The export layer is a distinct workflow from the scanner, not a feature within it. Its purpose is to convert a qualified match into a file the investment lead can open, review, and act on without rebuilding the supporting materials from scratch. Previously, that assembly work fell to the analyst before any thesis consideration could begin. With the pack generated automatically, the analyst's time shifts from document construction to investment judgment.
Results
Systematic coverage of a five-hundred-name universe, with fundamental context on every qualifying result
- Full-universe screens across S&P 500 and TSX completed within a single session, replacing a truncated weekend review of a fraction of the watchlist.
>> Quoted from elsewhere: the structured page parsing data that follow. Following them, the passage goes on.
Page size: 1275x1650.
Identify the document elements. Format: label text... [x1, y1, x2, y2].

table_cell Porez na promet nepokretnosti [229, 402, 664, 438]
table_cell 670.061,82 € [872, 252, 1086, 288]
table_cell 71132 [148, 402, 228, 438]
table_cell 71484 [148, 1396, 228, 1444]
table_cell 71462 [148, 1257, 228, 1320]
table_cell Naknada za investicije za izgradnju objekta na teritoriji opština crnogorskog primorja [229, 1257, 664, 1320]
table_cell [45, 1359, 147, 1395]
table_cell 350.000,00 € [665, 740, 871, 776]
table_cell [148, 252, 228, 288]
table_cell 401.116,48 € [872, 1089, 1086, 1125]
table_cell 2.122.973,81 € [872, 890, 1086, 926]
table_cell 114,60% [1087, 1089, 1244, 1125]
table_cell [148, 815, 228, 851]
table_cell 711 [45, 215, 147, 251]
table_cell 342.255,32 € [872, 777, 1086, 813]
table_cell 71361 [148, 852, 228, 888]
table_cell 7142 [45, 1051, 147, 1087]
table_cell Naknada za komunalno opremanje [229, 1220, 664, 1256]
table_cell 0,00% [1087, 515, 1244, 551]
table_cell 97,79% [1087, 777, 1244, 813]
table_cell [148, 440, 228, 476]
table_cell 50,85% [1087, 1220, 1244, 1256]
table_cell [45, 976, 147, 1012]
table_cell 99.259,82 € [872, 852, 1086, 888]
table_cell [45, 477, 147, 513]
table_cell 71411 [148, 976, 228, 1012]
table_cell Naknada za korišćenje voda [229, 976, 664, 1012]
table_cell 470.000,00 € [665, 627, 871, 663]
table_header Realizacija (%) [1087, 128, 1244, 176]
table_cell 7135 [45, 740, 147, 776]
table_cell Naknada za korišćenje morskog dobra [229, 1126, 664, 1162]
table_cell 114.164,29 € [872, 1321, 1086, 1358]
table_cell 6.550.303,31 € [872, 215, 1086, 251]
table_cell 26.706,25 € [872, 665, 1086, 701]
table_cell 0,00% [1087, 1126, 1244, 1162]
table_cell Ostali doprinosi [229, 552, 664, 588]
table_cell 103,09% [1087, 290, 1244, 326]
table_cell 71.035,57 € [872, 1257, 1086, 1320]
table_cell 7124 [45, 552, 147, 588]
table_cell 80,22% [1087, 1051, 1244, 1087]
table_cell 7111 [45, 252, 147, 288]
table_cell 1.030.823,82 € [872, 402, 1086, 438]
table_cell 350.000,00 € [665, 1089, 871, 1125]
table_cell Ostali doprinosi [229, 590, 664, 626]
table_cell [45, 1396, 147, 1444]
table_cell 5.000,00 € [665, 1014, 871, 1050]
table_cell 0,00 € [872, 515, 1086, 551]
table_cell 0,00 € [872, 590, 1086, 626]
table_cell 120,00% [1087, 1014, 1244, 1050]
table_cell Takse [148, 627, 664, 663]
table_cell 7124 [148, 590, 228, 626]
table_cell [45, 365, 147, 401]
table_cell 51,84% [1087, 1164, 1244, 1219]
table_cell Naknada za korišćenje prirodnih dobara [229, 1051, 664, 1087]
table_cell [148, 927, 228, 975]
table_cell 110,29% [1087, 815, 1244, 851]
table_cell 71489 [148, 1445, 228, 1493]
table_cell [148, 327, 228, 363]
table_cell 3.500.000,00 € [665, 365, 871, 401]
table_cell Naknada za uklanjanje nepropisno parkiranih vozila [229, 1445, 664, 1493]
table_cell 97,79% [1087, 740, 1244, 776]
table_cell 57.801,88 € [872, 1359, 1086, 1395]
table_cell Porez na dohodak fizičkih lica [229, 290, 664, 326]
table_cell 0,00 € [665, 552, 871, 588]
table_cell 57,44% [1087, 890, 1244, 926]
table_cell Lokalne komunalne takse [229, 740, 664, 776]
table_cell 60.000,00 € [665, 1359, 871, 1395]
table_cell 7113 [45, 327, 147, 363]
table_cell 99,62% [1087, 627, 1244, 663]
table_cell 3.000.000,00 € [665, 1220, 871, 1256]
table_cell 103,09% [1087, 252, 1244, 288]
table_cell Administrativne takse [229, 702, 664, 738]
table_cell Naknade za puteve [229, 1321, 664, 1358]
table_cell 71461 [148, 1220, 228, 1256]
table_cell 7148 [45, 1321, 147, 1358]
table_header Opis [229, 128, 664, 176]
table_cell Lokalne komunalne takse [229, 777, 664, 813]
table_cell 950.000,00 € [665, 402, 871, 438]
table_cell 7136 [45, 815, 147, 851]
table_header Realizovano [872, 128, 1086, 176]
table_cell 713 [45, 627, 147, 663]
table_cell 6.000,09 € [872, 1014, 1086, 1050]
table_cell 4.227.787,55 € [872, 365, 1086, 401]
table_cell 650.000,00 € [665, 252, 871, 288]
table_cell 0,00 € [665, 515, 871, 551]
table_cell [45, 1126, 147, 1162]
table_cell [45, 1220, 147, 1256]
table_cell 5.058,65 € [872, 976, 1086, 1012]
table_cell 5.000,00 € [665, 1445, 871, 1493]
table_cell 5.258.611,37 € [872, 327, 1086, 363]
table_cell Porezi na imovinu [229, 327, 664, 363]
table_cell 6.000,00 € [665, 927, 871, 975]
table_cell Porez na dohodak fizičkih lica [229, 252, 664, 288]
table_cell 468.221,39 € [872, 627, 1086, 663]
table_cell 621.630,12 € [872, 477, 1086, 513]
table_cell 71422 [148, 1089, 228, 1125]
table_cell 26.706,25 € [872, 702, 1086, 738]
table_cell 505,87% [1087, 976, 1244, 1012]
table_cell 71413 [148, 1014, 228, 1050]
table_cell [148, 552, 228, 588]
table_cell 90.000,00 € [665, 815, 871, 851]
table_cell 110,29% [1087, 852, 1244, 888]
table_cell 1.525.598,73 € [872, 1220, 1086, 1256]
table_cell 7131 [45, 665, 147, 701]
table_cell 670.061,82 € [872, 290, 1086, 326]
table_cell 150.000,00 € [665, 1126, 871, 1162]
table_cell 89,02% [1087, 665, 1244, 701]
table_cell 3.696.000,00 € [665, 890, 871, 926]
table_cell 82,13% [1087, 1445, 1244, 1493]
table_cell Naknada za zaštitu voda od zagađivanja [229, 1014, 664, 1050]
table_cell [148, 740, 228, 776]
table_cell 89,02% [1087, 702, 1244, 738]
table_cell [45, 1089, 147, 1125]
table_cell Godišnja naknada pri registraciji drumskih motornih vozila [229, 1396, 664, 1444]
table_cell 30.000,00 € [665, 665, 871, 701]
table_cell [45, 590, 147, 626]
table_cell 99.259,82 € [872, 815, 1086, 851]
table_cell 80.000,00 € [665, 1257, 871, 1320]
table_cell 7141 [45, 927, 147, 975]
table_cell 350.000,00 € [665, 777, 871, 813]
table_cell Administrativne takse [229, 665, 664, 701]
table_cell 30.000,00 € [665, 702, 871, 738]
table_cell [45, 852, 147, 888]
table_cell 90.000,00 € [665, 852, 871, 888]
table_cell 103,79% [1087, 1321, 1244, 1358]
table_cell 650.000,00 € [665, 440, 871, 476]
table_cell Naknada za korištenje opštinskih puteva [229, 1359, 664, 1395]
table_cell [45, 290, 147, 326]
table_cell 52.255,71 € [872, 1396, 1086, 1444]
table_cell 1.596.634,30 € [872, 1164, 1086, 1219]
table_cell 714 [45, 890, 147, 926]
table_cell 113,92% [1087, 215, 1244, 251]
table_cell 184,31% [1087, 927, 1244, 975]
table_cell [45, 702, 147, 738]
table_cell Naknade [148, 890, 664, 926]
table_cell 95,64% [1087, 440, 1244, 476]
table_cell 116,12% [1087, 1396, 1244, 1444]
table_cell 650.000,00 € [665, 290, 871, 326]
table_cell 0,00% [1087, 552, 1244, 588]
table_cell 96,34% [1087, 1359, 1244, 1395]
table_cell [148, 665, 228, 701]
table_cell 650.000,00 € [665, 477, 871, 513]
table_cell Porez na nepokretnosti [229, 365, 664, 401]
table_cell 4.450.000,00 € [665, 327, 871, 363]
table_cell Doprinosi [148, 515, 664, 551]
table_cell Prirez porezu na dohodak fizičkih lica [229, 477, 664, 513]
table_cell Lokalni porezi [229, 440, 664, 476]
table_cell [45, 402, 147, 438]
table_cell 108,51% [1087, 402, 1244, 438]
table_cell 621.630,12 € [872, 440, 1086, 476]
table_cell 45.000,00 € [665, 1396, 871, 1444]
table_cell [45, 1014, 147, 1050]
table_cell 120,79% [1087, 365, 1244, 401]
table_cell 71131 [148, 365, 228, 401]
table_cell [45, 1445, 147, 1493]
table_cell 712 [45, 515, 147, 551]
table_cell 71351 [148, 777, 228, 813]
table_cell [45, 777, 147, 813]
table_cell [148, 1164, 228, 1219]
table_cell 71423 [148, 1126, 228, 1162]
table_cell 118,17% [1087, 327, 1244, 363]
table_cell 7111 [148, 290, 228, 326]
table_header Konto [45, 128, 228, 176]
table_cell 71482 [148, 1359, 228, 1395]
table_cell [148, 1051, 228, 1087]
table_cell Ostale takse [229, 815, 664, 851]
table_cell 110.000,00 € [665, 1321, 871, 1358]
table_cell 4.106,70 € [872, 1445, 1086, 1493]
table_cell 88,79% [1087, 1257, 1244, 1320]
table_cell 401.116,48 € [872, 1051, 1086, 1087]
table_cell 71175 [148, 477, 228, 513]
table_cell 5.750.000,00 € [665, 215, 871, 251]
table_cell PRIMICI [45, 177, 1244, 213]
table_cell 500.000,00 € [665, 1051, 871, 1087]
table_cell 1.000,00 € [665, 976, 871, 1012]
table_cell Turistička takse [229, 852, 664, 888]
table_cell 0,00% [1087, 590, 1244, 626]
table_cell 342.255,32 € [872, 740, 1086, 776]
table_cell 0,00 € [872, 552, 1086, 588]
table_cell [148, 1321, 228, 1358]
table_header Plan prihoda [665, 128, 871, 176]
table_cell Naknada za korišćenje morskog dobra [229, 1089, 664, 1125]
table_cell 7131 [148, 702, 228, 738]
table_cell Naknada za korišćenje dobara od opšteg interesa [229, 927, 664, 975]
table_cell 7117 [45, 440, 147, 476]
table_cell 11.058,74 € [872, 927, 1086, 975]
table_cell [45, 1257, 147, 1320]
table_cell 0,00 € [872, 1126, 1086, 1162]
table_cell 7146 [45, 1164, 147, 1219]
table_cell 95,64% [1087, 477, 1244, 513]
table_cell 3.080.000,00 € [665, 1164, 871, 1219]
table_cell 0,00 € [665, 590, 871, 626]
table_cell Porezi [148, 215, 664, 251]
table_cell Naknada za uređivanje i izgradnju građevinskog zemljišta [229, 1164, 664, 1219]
- Nine concurrent technical pattern scans with scored matches, annotated price charts, and configurable detection parameters.
- Twelve fundamental ratio charts per name, generated both from scan results and direct ticker entry, covering valuation, returns, earnings quality, and capital structure.
- Automated rationale packs assembling FactSet and Bloomberg metric workbooks, pattern charts, and a pre-structured thesis scaffold for each qualifying name.
- All allocation decisions remain with the investment lead; the system produces the materials for review, not the decision itself.
The data foundation built at the outset is now the substrate for capabilities beyond the initial scope of the engagement. Custom fundamental gates, alert-driven re-scans triggered by universe composition changes, and deeper sector-level models are all viable extensions on the same data layer. Whatever the office chooses to build next begins from a structured foundation rather than from disparate terminal outputs assembled by hand.